**DESCRIPTION OF THE TASK:**
Reproduce the material exactly, omitting nothing.

[Extracted data entries]
* BEGIN *

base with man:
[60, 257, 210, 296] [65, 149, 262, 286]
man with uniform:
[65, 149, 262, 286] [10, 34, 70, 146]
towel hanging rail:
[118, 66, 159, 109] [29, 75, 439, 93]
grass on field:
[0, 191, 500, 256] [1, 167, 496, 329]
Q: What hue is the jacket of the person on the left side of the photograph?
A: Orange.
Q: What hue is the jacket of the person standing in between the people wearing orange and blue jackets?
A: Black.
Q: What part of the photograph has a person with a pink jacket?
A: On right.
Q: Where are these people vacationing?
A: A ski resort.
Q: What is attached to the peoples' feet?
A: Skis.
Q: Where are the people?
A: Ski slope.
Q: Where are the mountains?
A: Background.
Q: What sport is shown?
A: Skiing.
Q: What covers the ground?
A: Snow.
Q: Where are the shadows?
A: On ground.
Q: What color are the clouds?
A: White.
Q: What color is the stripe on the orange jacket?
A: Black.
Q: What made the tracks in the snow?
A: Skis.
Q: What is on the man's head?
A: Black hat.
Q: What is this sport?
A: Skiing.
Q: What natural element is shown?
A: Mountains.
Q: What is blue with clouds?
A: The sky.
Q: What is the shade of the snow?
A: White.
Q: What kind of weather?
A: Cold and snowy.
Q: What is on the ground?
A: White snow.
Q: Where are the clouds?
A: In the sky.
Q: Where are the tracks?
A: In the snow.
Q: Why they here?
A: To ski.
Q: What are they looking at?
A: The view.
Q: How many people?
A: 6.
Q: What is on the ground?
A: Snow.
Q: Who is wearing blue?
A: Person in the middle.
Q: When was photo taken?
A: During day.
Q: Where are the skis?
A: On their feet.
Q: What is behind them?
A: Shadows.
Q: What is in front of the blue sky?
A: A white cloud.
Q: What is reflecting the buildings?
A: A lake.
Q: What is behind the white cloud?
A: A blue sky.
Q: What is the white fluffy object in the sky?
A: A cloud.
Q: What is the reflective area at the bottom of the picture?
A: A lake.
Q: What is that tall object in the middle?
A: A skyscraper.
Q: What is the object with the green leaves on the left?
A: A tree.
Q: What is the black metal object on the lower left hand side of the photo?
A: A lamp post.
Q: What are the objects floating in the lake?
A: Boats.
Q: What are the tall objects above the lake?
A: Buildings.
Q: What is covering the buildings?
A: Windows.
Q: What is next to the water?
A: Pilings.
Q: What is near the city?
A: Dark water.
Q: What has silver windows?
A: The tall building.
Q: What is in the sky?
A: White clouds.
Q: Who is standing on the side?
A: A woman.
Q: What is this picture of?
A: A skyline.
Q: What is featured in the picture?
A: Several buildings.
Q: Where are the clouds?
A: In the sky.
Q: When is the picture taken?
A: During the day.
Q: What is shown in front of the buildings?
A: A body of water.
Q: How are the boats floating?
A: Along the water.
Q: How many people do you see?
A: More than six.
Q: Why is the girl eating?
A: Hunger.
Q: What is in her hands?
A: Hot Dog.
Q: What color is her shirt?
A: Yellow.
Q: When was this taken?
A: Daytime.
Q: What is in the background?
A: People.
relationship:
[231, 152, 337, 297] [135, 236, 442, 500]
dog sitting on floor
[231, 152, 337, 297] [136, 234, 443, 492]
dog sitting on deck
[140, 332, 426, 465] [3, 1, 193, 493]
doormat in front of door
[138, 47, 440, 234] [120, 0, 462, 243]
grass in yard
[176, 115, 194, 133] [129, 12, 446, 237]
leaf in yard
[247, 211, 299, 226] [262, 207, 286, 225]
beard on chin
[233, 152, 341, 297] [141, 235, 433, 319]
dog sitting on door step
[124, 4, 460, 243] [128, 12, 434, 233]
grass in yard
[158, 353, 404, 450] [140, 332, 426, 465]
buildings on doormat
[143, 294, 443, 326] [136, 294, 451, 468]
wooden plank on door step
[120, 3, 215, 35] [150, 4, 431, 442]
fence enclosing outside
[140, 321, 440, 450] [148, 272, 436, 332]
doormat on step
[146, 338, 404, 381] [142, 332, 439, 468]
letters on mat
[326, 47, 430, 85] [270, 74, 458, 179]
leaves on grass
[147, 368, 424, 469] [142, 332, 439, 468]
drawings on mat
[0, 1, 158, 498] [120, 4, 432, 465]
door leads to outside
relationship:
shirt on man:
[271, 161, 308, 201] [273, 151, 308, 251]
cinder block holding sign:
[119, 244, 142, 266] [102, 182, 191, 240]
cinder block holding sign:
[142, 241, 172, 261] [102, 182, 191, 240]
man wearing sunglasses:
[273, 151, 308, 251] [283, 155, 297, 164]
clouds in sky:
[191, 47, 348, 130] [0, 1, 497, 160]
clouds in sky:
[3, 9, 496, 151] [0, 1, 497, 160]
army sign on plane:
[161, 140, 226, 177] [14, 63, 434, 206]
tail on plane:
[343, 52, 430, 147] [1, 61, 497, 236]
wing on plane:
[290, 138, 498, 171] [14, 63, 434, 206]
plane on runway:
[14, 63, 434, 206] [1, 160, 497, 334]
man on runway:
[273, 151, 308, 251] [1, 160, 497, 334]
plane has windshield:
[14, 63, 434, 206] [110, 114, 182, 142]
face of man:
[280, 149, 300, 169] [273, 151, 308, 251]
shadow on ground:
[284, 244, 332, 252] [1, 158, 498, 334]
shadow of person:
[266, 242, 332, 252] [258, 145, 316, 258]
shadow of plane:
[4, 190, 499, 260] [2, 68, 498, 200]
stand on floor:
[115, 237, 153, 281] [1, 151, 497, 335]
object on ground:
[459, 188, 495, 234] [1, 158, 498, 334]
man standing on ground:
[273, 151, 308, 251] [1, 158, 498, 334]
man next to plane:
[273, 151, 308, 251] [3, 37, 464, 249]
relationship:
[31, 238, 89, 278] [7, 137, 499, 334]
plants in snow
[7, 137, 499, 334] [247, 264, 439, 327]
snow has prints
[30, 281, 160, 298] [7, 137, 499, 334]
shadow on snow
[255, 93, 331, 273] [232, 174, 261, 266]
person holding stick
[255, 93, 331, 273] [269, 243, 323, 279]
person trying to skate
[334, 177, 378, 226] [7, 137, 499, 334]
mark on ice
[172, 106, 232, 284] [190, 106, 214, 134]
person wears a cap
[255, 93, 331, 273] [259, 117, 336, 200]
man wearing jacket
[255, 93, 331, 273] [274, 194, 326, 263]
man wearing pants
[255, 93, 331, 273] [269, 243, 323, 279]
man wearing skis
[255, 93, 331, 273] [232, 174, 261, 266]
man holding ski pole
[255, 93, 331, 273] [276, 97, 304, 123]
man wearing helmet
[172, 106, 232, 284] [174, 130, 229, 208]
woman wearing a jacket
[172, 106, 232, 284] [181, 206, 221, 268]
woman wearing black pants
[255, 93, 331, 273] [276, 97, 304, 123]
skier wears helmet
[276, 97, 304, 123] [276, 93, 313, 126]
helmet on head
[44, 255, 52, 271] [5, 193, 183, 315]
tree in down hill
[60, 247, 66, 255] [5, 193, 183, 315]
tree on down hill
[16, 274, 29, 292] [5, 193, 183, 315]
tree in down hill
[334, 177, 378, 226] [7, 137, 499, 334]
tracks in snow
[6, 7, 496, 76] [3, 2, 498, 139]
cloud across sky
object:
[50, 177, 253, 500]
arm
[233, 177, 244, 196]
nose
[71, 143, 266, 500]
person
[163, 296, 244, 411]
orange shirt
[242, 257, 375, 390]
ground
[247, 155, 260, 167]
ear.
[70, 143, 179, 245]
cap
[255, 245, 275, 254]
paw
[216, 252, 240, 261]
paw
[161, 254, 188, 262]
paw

* END *

**REPLY:**
base with man:
[60, 257, 210, 296] [65, 149, 262, 286]
man with uniform:
[65, 149, 262, 286] [10, 34, 70, 146]
towel hanging rail:
[118, 66, 159, 109] [29, 75, 439, 93]
grass on field:
[0, 191, 500, 256] [1, 167, 496, 329]
Q: What hue is the jacket of the person on the left side of the photograph?
A: Orange.
Q: What hue is the jacket of the person standing in between the people wearing orange and blue jackets?
A: Black.
Q: What part of the photograph has a person with a pink jacket?
A: On right.
Q: Where are these people vacationing?
A: A ski resort.
Q: What is attached to the peoples' feet?
A: Skis.
Q: Where are the people?
A: Ski slope.
Q: Where are the mountains?
A: Background.
Q: What sport is shown?
A: Skiing.
Q: What covers the ground?
A: Snow.
Q: Where are the shadows?
A: On ground.
Q: What color are the clouds?
A: White.
Q: What color is the stripe on the orange jacket?
A: Black.
Q: What made the tracks in the snow?
A: Skis.
Q: What is on the man's head?
A: Black hat.
Q: What is this sport?
A: Skiing.
Q: What natural element is shown?
A: Mountains.
Q: What is blue with clouds?
A: The sky.
Q: What is the shade of the snow?
A: White.
Q: What kind of weather?
A: Cold and snowy.
Q: What is on the ground?
A: White snow.
Q: Where are the clouds?
A: In the sky.
Q: Where are the tracks?
A: In the snow.
Q: Why they here?
A: To ski.
Q: What are they looking at?
A: The view.
Q: How many people?
A: 6.
Q: What is on the ground?
A: Snow.
Q: Who is wearing blue?
A: Person in the middle.
Q: When was photo taken?
A: During day.
Q: Where are the skis?
A: On their feet.
Q: What is behind them?
A: Shadows.
Q: What is in front of the blue sky?
A: A white cloud.
Q: What is reflecting the buildings?
A: A lake.
Q: What is behind the white cloud?
A: A blue sky.
Q: What is the white fluffy object in the sky?
A: A cloud.
Q: What is the reflective area at the bottom of the picture?
A: A lake.
Q: What is that tall object in the middle?
A: A skyscraper.
Q: What is the object with the green leaves on the left?
A: A tree.
Q: What is the black metal object on the lower left hand side of the photo?
A: A lamp post.
Q: What are the objects floating in the lake?
A: Boats.
Q: What are the tall objects above the lake?
A: Buildings.
Q: What is covering the buildings?
A: Windows.
Q: What is next to the water?
A: Pilings.
Q: What is near the city?
A: Dark water.
Q: What has silver windows?
A: The tall building.
Q: What is in the sky?
A: White clouds.
Q: Who is standing on the side?
A: A woman.
Q: What is this picture of?
A: A skyline.
Q: What is featured in the picture?
A: Several buildings.
Q: Where are the clouds?
A: In the sky.
Q: When is the picture taken?
A: During the day.
Q: What is shown in front of the buildings?
A: A body of water.
Q: How are the boats floating?
A: Along the water.
Q: How many people do you see?
A: More than six.
Q: Why is the girl eating?
A: Hunger.
Q: What is in her hands?
A: Hot Dog.
Q: What color is her shirt?
A: Yellow.
Q: When was this taken?
A: Daytime.
Q: What is in the background?
A: People.
relationship:
[231, 152, 337, 297] [135, 236, 442, 500]
dog sitting on floor
[231, 152, 337, 297] [136, 234, 443, 492]
dog sitting on deck
[140, 332, 426, 465] [3, 1, 193, 493]
doormat in front of door
[138, 47, 440, 234] [120, 0, 462, 243]
grass in yard
[176, 115, 194, 133] [129, 12, 446, 237]
leaf in yard
[247, 211, 299, 226] [262, 207, 286, 225]
beard on chin
[233, 152, 341, 297] [141, 235, 433, 319]
dog sitting on door step
[124, 4, 460, 243] [128, 12, 434, 233]
grass in yard
[158, 353, 404, 450] [140, 332, 426, 465]
buildings on doormat
[143, 294, 443, 326] [136, 294, 451, 468]
wooden plank on door step
[120, 3, 215, 35] [150, 4, 431, 442]
fence enclosing outside
[140, 321, 440, 450] [148, 272, 436, 332]
doormat on step
[146, 338, 404, 381] [142, 332, 439, 468]
letters on mat
[326, 47, 430, 85] [270, 74, 458, 179]
leaves on grass
[147, 368, 424, 469] [142, 332, 439, 468]
drawings on mat
[0, 1, 158, 498] [120, 4, 432, 465]
door leads to outside
relationship:
shirt on man:
[271, 161, 308, 201] [273, 151, 308, 251]
cinder block holding sign:
[119, 244, 142, 266] [102, 182, 191, 240]
cinder block holding sign:
[142, 241, 172, 261] [102, 182, 191, 240]
man wearing sunglasses:
[273, 151, 308, 251] [283, 155, 297, 164]
clouds in sky:
[191, 47, 348, 130] [0, 1, 497, 160]
clouds in sky:
[3, 9, 496, 151] [0, 1, 497, 160]
army sign on plane:
[161, 140, 226, 177] [14, 63, 434, 206]
tail on plane:
[343, 52, 430, 147] [1, 61, 497, 236]
wing on plane:
[290, 138, 498, 171] [14, 63, 434, 206]
plane on runway:
[14, 63, 434, 206] [1, 160, 497, 334]
man on runway:
[273, 151, 308, 251] [1, 160, 497, 334]
plane has windshield:
[14, 63, 434, 206] [110, 114, 182, 142]
face of man:
[280, 149, 300, 169] [273, 151, 308, 251]
shadow on ground:
[284, 244, 332, 252] [1, 158, 498, 334]
shadow of person:
[266, 242, 332, 252] [258, 145, 316, 258]
shadow of plane:
[4, 190, 499, 260] [2, 68, 498, 200]
stand on floor:
[115, 237, 153, 281] [1, 151, 497, 335]
object on ground:
[459, 188, 495, 234] [1, 158, 498, 334]
man standing on ground:
[273, 151, 308, 251] [1, 158, 498, 334]
man next to plane:
[273, 151, 308, 251] [3, 37, 464, 249]
relationship:
[31, 238, 89, 278] [7, 137, 499, 334]
plants in snow
[7, 137, 499, 334] [247, 264, 439, 327]
snow has prints
[30, 281, 160, 298] [7, 137, 499, 334]
shadow on snow
[255, 93, 331, 273] [232, 174, 261, 266]
person holding stick
[255, 93, 331, 273] [269, 243, 323, 279]
person trying to skate
[334, 177, 378, 226] [7, 137, 499, 334]
mark on ice
[172, 106, 232, 284] [190, 106, 214, 134]
person wears a cap
[255, 93, 331, 273] [259, 117, 336, 200]
man wearing jacket
[255, 93, 331, 273] [274, 194, 326, 263]
man wearing pants
[255, 93, 331, 273] [269, 243, 323, 279]
man wearing skis
[255, 93, 331, 273] [232, 174, 261, 266]
man holding ski pole
[255, 93, 331, 273] [276, 97, 304, 123]
man wearing helmet
[172, 106, 232, 284] [174, 130, 229, 208]
woman wearing a jacket
[172, 106, 232, 284] [181, 206, 221, 268]
woman wearing black pants
[255, 93, 331, 273] [276, 97, 304, 123]
skier wears helmet
[276, 97, 304, 123] [276, 93, 313, 126]
helmet on head
[44, 255, 52, 271] [5, 193, 183, 315]
tree in down hill
[60, 247, 66, 255] [5, 193, 183, 315]
tree on down hill
[16, 274, 29, 292] [5, 193, 183, 315]
tree in down hill
[334, 177, 378, 226] [7, 137, 499, 334]
tracks in snow
[6, 7, 496, 76] [3, 2, 498, 139]
cloud across sky
object:
[50, 177, 253, 500]
arm
[233, 177, 244, 196]
nose
[71, 143, 266, 500]
person
[163, 296, 244, 411]
orange shirt
[242, 257, 375, 390]
ground
[247, 155, 260, 167]
ear.
[70, 143, 179, 245]
cap
[255, 245, 275, 254]
paw
[216, 252, 240, 261]
paw
[161, 254, 188, 262]
paw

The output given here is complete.